そもそも部員も少なく、なりても居ない部長職を押し付けられた気弱な□子部長。
□子部長には大変申し訳ないが俺ら部員は部長が大人しいのをいいことにやりたい放題。勝手に外にスケッチに出る者、そもそも部室にも顔も出さない幽霊部員、イーゼルに向かっているだけでその実友人と雑談しているだけの者、俺の事だが。
「一枚位は完成させてあたしに見せてよね」
言う□子部長は来春卒業。
不真面目極まりない部員の俺だが、卒業までには一枚ぐらい描き上げて部長にプレゼントしようかななんて出来るかどうかも分らない事を考える。
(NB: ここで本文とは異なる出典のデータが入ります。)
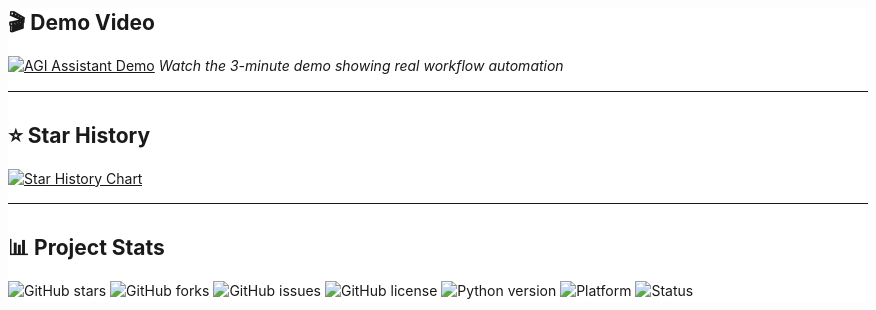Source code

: 
## 🎬 Demo Video

[![AGI Assistant Demo](docs/images/demo-thumbnail.png)](https://youtu.be/demo-video-link)
*Watch the 3-minute demo showing real workflow automation*

---

## ⭐ Star History

[![Star History Chart](https://api.star-history.com/svg?repos=yourusername/agi-assistant&type=Date)](https://star-history.com/#yourusername/agi-assistant&Date)

---

## 📊 Project Stats

![GitHub stars](https://img.shields.io/github/stars/yourusername/agi-assistant?style=social)
![GitHub forks](https://img.shields.io/github/forks/yourusername/agi-assistant?style=social)
![GitHub issues](https://img.shields.io/github/issues/yourusername/agi-assistant)
![GitHub license](https://img.shields.io/github/license/yourusername/agi-assistant)
![Python version](https://img.shields.io/badge/python-3.10%2B-blue)
![Platform](https://img.shields.io/badge/platform-Windows-blue)
![Status](https://img.shields.io/badge/status-Production%20Ready-green)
「じゃあ部長モデルになってくれます?」ひやかしのつもりで言ってみる。
「!」
一瞬たじろいだ□子部長が襟元に拳をあてて答える。
「ぬ、ヌードはダメだよ」
言う部長の頬が心なしか赤い。
まずい、冗談のつもりだったのに引くに引けない部長の雰囲気。
残りの何か月か真面目な美術部員をやらなければならないようだ。